* Work instruction 1 *
Condense the paragraph beginning "From the moment of independence" in the text on Indian independence into a short bulleted list that keeps its main facts.
* Work instruction 2 *
Rename "British rule" to "colonial rule" in the passage of the text on Indian independence from "On August 15" to "process grown tremendously.".
* Work instruction 3 *
Translate this sentence from the text on Indian independence into Spanish: "Navigating the Cold War was a significant hurdle as well."

On August 15 1947, India gained her Independence from British rule. Over the ensuing 70 years, India has become the second-most populous country, with more than 1.3 billion people, and the most populous democracy in the world. In seven decades, India and her people have faced and overcome many challenges and in the process grown tremendously.
From the moment of independence India faced challenges of an unimaginable scope. First came partition into two separate nations, Indian and Pakistan, which led to the largest mass migration in history. Fearing religious persecution in each nation, an estimated 15 million people moved from one country to the other. Sadly, this migration and ensuing widespread violence resulted in one million civilians being killed and more than 2.2 million missing and who, to this day, remain unaccounted for.
Another shackle to be thrown off was the legacy of colonialism, a prime factor for endemic poverty and deadly famines. For decades, India has struggled to overcome illiteracy, poverty and corruption. Navigating the Cold War was a significant hurdle as well. India’s first Prime Minister, Jawaharlal Nehru, shrewdly maintained a national policy of non-alignment during that time and, as a result, received financial and technical support from both the United States and Soviet Union. Doing so enabled India’s nascent industry to grow at 7.0 percent annually between 1950 and 1965.

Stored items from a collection

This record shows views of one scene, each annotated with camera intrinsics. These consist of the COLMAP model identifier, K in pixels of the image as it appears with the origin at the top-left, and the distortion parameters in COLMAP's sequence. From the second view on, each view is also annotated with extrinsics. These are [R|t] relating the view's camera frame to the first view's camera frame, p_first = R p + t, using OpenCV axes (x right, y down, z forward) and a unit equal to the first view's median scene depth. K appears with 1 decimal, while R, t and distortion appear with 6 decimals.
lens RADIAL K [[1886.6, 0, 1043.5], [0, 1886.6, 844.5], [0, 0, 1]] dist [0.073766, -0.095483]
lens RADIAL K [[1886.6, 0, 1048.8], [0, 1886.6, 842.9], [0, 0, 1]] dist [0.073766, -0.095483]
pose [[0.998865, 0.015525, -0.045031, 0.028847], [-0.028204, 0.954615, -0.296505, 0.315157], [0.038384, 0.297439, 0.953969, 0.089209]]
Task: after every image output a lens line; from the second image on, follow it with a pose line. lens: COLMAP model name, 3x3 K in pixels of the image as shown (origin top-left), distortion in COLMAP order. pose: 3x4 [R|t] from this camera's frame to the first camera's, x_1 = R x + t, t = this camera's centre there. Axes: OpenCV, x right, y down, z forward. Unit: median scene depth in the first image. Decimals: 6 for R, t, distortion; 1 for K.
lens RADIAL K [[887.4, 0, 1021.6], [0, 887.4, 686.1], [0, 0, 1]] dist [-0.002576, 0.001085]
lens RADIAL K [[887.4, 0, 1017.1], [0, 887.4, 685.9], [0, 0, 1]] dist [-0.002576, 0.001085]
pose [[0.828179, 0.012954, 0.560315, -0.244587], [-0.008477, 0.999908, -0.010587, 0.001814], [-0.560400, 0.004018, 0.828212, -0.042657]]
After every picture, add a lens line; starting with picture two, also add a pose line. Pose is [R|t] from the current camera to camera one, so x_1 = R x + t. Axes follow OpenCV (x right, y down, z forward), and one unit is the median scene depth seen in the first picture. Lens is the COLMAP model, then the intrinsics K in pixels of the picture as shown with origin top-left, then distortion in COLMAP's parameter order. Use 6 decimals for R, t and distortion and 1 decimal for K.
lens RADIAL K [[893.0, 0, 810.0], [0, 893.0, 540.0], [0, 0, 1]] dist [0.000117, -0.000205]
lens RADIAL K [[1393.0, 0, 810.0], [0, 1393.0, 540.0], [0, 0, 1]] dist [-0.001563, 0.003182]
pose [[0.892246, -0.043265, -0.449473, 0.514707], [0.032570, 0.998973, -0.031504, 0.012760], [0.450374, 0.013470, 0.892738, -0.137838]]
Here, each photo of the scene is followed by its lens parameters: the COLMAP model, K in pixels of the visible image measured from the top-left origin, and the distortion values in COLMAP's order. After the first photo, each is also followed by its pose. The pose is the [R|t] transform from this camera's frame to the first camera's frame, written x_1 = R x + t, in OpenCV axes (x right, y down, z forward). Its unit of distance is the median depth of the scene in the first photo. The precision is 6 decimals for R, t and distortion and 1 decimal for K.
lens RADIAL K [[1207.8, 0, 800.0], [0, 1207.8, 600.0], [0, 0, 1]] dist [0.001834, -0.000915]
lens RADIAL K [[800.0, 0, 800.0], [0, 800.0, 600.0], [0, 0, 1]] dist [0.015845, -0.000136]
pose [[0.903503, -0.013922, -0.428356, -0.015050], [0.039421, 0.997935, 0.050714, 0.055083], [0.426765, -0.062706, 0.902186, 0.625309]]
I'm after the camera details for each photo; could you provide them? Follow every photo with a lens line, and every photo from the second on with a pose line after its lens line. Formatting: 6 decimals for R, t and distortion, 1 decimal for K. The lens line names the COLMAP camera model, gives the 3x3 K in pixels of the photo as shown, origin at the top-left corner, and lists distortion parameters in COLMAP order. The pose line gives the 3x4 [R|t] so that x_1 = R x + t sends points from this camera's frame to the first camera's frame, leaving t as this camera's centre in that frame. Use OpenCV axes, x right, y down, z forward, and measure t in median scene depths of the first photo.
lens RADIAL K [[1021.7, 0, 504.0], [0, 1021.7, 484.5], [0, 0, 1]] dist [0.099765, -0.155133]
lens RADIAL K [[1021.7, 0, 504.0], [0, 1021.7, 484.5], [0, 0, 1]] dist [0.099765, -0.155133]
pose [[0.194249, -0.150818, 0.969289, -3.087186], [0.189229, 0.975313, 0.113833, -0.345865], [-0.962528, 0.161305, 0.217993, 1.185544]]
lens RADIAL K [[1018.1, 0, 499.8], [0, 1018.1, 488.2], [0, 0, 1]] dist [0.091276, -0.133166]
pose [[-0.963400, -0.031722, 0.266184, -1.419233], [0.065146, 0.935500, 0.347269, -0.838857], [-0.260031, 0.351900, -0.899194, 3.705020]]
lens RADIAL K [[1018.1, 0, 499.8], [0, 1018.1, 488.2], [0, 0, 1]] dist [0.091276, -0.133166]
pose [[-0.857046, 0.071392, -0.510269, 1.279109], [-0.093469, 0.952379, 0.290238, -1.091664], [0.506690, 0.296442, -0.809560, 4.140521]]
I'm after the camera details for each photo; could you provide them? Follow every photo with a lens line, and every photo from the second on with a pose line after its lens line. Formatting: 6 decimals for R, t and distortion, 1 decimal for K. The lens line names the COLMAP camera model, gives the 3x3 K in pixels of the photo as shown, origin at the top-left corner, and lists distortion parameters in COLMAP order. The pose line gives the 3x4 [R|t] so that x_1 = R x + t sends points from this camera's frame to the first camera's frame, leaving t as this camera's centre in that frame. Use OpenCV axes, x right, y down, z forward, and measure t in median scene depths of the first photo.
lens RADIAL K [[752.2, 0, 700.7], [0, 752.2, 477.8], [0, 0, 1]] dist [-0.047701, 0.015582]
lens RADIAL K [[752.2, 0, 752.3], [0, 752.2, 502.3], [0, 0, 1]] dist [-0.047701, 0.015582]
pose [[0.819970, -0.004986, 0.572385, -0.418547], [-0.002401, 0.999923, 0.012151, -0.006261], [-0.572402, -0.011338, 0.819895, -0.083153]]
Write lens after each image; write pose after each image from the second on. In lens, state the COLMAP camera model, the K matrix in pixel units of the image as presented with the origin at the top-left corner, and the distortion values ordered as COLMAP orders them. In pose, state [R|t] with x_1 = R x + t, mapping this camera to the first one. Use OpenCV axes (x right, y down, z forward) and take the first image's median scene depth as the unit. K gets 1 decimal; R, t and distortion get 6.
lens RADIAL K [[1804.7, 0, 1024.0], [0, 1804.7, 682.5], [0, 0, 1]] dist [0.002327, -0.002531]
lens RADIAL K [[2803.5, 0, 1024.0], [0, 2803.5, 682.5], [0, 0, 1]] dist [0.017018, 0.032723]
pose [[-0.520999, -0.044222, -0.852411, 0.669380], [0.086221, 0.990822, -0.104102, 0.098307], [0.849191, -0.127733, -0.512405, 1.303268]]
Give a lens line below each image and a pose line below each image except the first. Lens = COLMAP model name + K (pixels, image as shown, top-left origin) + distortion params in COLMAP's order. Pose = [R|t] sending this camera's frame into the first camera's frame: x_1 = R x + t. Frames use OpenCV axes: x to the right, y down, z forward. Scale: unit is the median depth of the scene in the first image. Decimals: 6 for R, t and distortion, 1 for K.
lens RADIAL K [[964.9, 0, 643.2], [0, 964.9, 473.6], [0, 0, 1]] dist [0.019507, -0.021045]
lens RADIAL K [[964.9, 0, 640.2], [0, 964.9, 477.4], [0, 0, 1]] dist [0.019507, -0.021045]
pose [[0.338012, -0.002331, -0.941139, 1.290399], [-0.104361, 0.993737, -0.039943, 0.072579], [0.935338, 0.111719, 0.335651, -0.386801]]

* Exercise answer 1 *
- India faced huge challenges from the moment of independence.
- Partition split it into India and Pakistan, causing the largest mass migration in history.
- Fearing religious persecution, about 15 million people moved between the two countries.
- The migration and the widespread violence that followed left one million civilians dead and more than 2.2 million missing and still unaccounted for.

* Exercise answer 2 *
On August 15 1947, India gained her Independence from colonial rule. Over the ensuing 70 years, India has become the second-most populous country, with more than 1.3 billion people, and the most populous democracy in the world. In seven decades, India and her people have faced and overcome many challenges and in the process grown tremendously.

* Exercise answer 3 *
Sortear la Guerra Fría también fue un obstáculo importante.